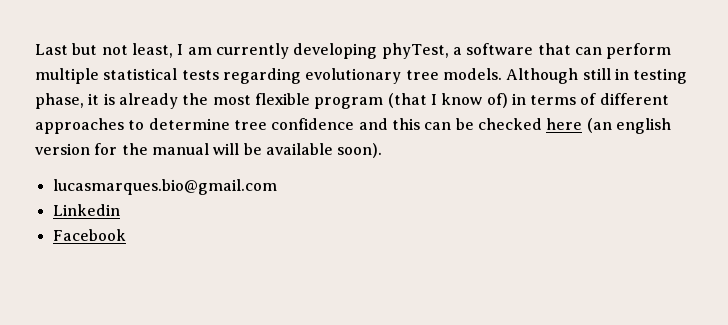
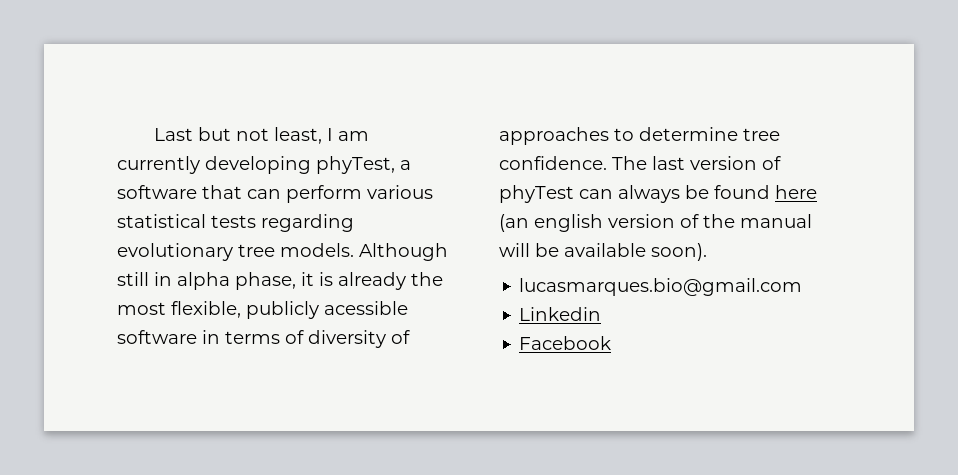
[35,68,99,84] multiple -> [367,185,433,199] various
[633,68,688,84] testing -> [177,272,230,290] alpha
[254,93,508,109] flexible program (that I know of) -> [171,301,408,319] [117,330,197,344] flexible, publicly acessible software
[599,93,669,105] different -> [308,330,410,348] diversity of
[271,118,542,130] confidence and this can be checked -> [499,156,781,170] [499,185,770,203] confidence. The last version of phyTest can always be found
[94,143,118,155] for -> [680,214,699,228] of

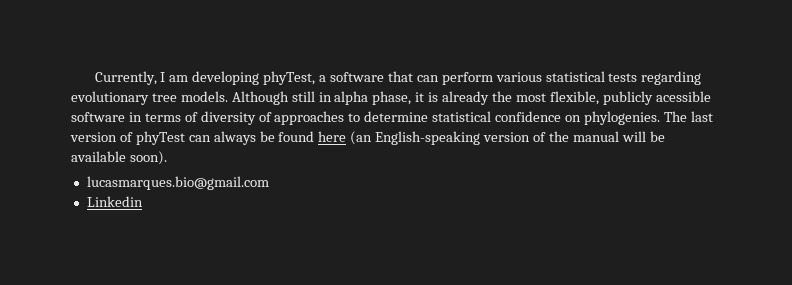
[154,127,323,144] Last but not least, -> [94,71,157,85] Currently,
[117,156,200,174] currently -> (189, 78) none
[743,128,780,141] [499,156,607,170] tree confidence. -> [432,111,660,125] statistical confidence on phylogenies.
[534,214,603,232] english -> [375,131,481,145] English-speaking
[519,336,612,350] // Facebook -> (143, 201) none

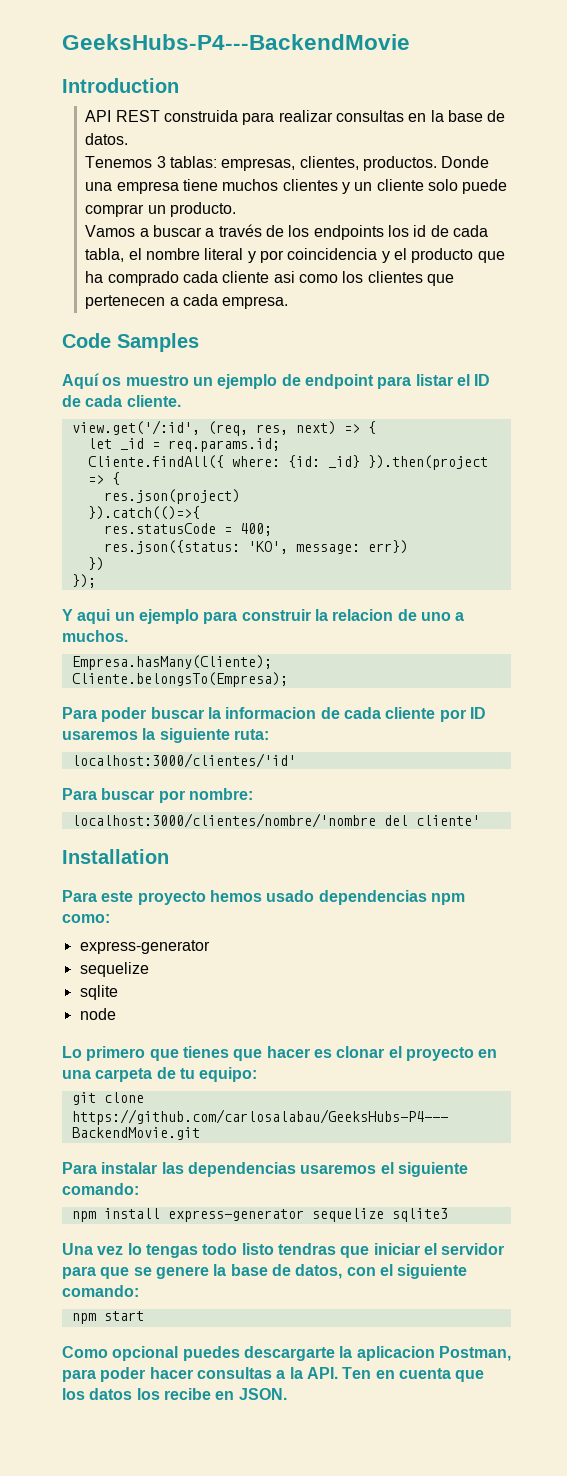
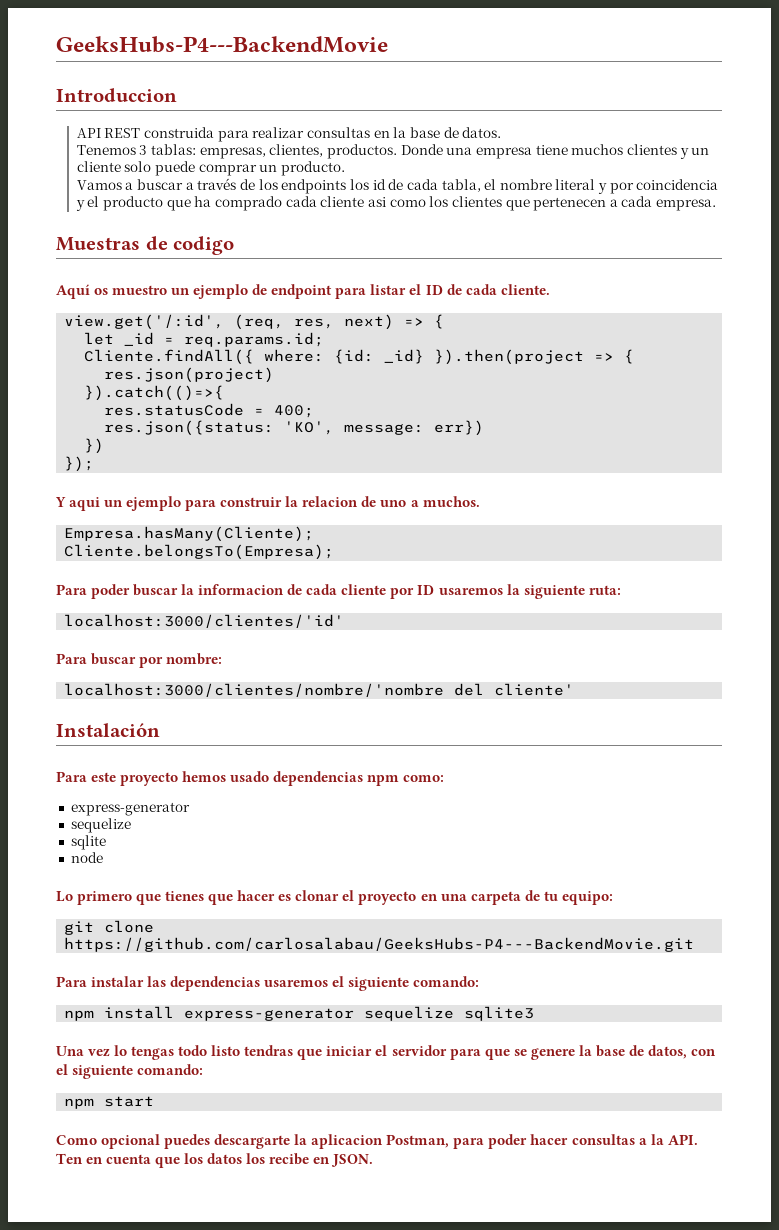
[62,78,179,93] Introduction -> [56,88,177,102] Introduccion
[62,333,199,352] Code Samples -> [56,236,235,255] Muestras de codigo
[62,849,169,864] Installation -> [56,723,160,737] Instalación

—————

◆ What to work on ◆
Above are the records; print them all exactly and keep the pictures out.

◆ Output of the task ◆
[35,68,99,84] multiple -> [367,185,433,199] various
[633,68,688,84] testing -> [177,272,230,290] alpha
[254,93,508,109] flexible program (that I know of) -> [171,301,408,319] [117,330,197,344] flexible, publicly acessible software
[599,93,669,105] different -> [308,330,410,348] diversity of
[271,118,542,130] confidence and this can be checked -> [499,156,781,170] [499,185,770,203] confidence. The last version of phyTest can always be found
[94,143,118,155] for -> [680,214,699,228] of

[154,127,323,144] Last but not least, -> [94,71,157,85] Currently,
[117,156,200,174] currently -> (189, 78) none
[743,128,780,141] [499,156,607,170] tree confidence. -> [432,111,660,125] statistical confidence on phylogenies.
[534,214,603,232] english -> [375,131,481,145] English-speaking
[519,336,612,350] // Facebook -> (143, 201) none

[62,78,179,93] Introduction -> [56,88,177,102] Introduccion
[62,333,199,352] Code Samples -> [56,236,235,255] Muestras de codigo
[62,849,169,864] Installation -> [56,723,160,737] Instalación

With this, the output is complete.